Тютчевские вера и любовь к России с годами все возрастали. Он постоянно — особенно в последние годы жизни — вглядывался в лик родной земли во всем объеме этого понятия. В июне 1868 года он совершает плавание на пароходе по Волхову через Новгород и пишет дочери Анне (27 июня; отрывок из этого письма уже приводился): «Весь этот край, омываемый Волховом, — это начало России… Среди этих беспредельных, бескрайних просторов… ощущаешь, что именно здесь — колыбель Исполина».
На следующий год шестидесятишестилетний поэт едет в древний Курск, откуда пишет жене (26 июля): «Ты, конечно, не ожидала получить от меня письмо, помеченное Курском?.. Я ничуть не сожалею о своей долгой остановке в Курске… Вот еще одно из тех мест, которое — не будь оно в России — давно бы уже служило предметом паломничества… Расположение его великолепно и смутно напоминает окрестности Флоренции…»
Из Курска Тютчев отправился в Киев, а затем — в свой Овстуг; 12 августа 1869 года он писал отсюда Майкову, что Киев «оказался принадлежащим к той редкой категории впечатлений, которые оправдывают чаемое. Да, замечательная местность, закрепленная великим прошедшим и, очевидно, предназначенная для еще более великого будущего. — Тут бьет ключом один из самых богатых родников истории».
Но возвратимся к немыслимо мучительной для поэта поре. А. И. Георгиевский вспоминал, как 16 августа 1864 года, через неделю после похорон Е. А. Денисьевой, он приехал к Тютчеву: «Я много думал о том, как бы мне размыкать его горе; дело это было очень нелегкое, тем более что Федор Иванович, глубоко понимая все значение религии в жизни отдельных людей и целых народов и всего человечества и высоко ценя и превознося нашу Православную Церковь, сам был человек далеко не религиозный и еще менее церковный: никакие изречения из Священного Писания или из писаний Отцов Церкви, столь отрадные для верующего человека и столь способные поддержать и возвысить его дух, в данном случае не оказались бы действенными».
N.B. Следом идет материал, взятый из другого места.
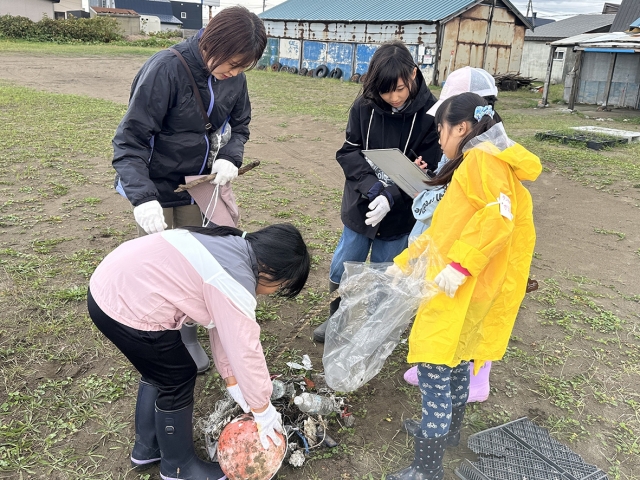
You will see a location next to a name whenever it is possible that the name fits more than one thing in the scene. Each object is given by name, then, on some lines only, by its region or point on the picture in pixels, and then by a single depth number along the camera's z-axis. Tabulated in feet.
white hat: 7.93
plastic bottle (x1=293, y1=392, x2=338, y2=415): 7.66
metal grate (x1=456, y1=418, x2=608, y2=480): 7.21
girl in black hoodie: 7.93
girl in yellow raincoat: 5.94
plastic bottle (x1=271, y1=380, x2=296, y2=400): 7.83
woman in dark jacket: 7.05
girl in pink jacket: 5.64
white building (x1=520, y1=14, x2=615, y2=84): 83.05
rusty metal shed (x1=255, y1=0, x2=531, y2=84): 61.26
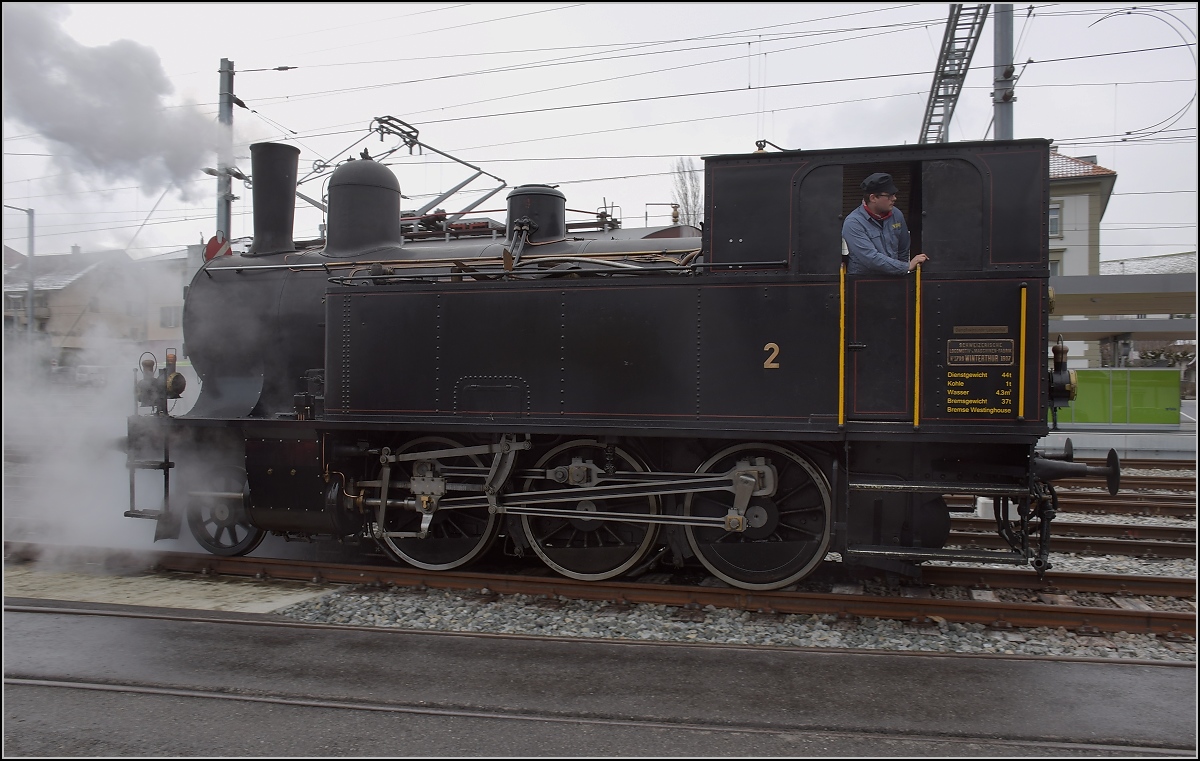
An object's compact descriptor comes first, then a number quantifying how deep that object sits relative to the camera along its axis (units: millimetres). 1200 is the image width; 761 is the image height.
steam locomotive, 4996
Покинув в двадцатых числах августа Петербург, Тютчев приехал, как мы помним, в Дармштадт, к Анне. Здесь он — очевидно, не без энергичного воздействия дочери, — все же решился обратиться за утешением к церкви — исповедаться и причаститься. «Господь даровал мне великую милость, — писала Анна сестре Екатерине. — Он (отец. —
Пятого сентября Тютчев приехал в Женеву, где его ждала Эрнестина Федоровна. По словам очевидицы, «они встретились с пылкой нежностью». Под воздействием этой встречи Тютчев на какое-то время не то чтобы успокоился, но словно бы примирился со своей страшной потерей. 15 сентября он в непривычном для него тоне пишет дочери Дарье, к которой он был наиболее близок душевно (о чем не раз говорил сам): «Моя милая дочка, через несколько часов иду на исповедь, а затем буду причащаться. Помолись за меня! Попроси Бога ниспослать мне помилование, помилование, помилование. Освободить мою душу от этой страшной тоски, спасти меня от отчаяния, но иначе, чем забвением, — нет, не забвением… Или чтобы в Своем милосердии Он сократил испытание, превышающее мои силы… О, да вступится она сама за меня, она, которая должна чувствовать смятение моего духа, мое томление, мое отчаяние, — она, которая должна от этого страдать, она, так много молившаяся в своей бедной земной жизни, которую я переполнил горестями и скорбями и которая никогда, однако, не переставала быть молитвой, слезной молитвой перед Богом.
О, да дарует мне Господь милость, дозволив сказать через несколько часов с тем же чувством, с каким — я слышал, — она ясно произнесла эти слова накануне своей смерти: «Верую, Господи, и исповедую…»
Сегодня шесть недель, что ее нет…»
Дарья вместе с Екатериной приехала 28 сентября в Женеву, чтобы поддержать отца своим участием. На следующий день Екатерина писала тетке: «Он говел, чувствует всю привязанность мамы к нему, глубоко заранее благодарен, но порой его душит невозможность делиться с ней воспоминаниями о столь недавнем прошлом…»
Однако это примирение с трагедией было недолгим. Тютчев даже не смог сохранить его видимость перед Эрнестиной Федоровной. Она рассказывала много позднее, что видела тогда мужа плачущим так, как ей никого и никогда не доводилось видеть плачущим. Но высота ее души была поразительной. «Его скорбь, — говорила она, — для меня священна, какова бы ни была ее причина».